Rambam takes a more rational approach in explaining the significance of the Se’ir HaMishtalei’ach. He writes in Moreh Nevuchim, “There is no doubt that sins cannot be carried like a burden, and taken off the shoulder of one being to be laid on that of another being. But these ceremonies are of a symbolic character, and serve to impress people with a certain idea, and to induce them to repent – as if to say, we have freed ourselves of our previous deeds, have cast them behind our backs, and removed them from us as far as possible”(III: 46). The sins of Bnei Yisrael were not actually transferred to the Se’ir HaMishtalei’ach; rather its banishment to the desert symbolizes the removal of sin. Only through this dramatic ritual would Bnei Yisrael feel as though they had distanced themselves from their past wrongdoings and would feel compelled to completely rededicate themselves to the Mitzvot.

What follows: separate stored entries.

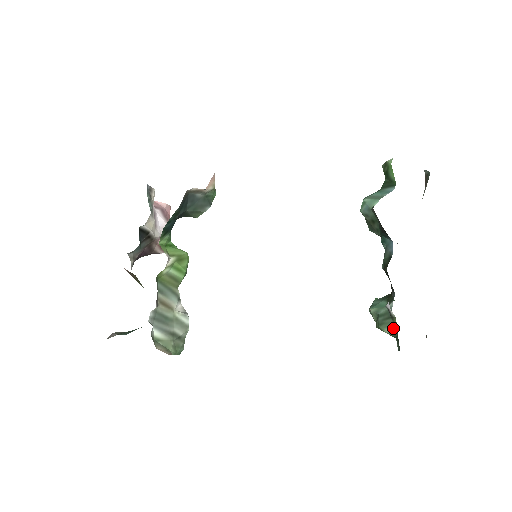
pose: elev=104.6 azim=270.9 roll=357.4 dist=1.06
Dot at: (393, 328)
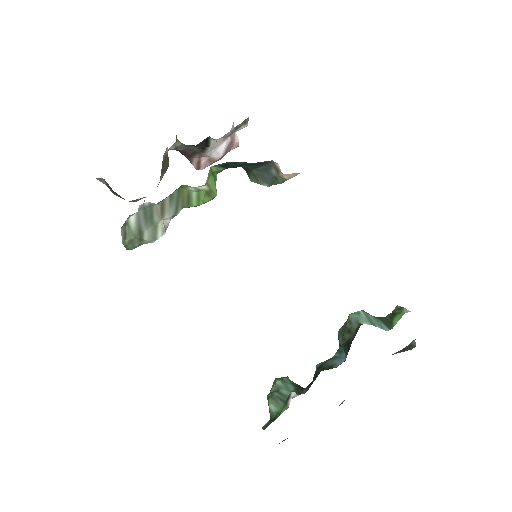
Dot at: (278, 411)
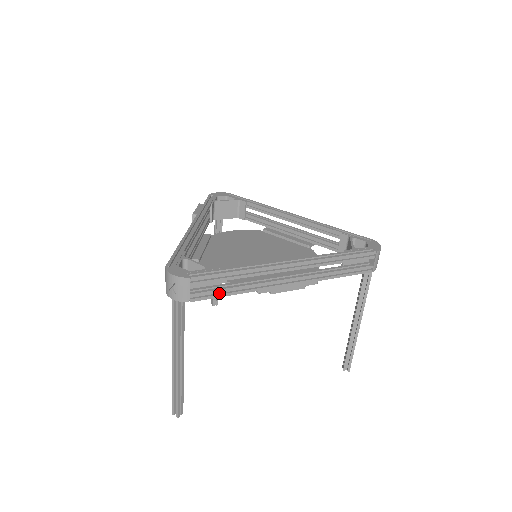
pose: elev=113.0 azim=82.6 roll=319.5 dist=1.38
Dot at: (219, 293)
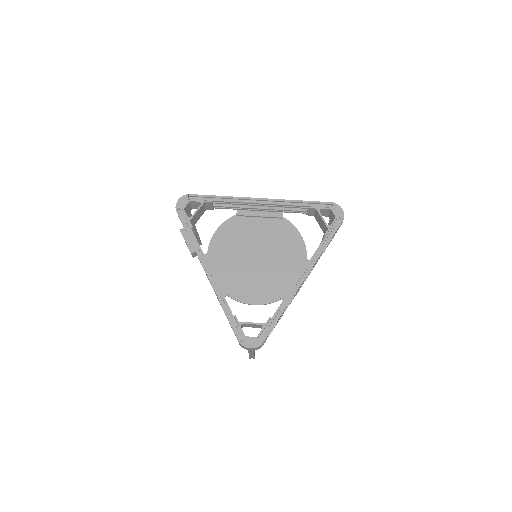
Dot at: occluded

The idea of abandoning past sins is also found in Mishneh Torah: “What is Teshuvah?” Rambam asks. “It is that the sinner abandons his sin and removes it from his thought and resolves in his heart never to commit it again” (Hilchot Teshuvah 2:2). Teshuvah is a transformative process. Rambam writes, “Among the means of Teshuvah are for the penitent to constantly shout before God with crying and pleading… and to distance himself very far from the thing in which he sinned, and to change his name, meaning to say, ‘I am someone else and I am not the same person who did those things…’” (2:4). Teshuvah requires an absolute change in behavior and a banishment of sinful activities, which is the idea that the Se’ir HaMishtalei’ach represents.
In one of his famous Teshuvah lectures, the Rav distinguished between Kapparah and Taharah. Kapparah, atonement, can be achieved by the Avodah without any effort on the part of the sinner to repent. His sin is removed and he is protected from divine punishment. “However, his personality remains contaminated, and this condition may be remedied only through ‘Tevilah,’ that is, by wholehearted repentance… without personal repentance Taharah is unthinkable” (Pinchas Peli translation of Al ha-Teshuva). The Rav elaborates on this idea, quoting the Gemara from Sanhedrin that discusses those who are disqualified as witnesses (gamblers, usurers, and pigeon racers are among that list). “When are they considered to have repented (and thus become qualified to be witnesses)? Gamblers… when they break up their dice and undergo a complete reformation to the extent that they will not even play recreationally. Usurers – when they tear up their bills and undergo a complete reformation to the extent that they will not lend interest even to a Nochri. Pigeon racers… when they break their pigeon traps and undergo a complete reformation to the extent that they will not even race in the desert (where there is no one to see or pay)” (Sanhedrin 25b). Taharah, the complete forgiveness of sin, is possible only once one commits to distance oneself as far away as possible from those misdeeds.
The Se’ir HaMishtalei’ach perfectly symbolizes the idea of Teshuvah Shel Taharah: the firm resolve to banish all sinful acts from one’s behavior and to devote oneself to Hashem and His Mitzvot. In Selichot we recite the Pasuk from Yeshayahu: “Machiti Cha’av Pesha’echa VeCheAnan Chatotecha Shuvah Eilay Ki Ge’alticha,” “I have erased your sins as a mist and your transgressions as a cloud, return to Me for I have redeemed you! (44:22). When the effort is made to purify the personality from sin and completely transform one’s very being, sins will be forgiven and forgotten, allowing us to return fully to Hashem.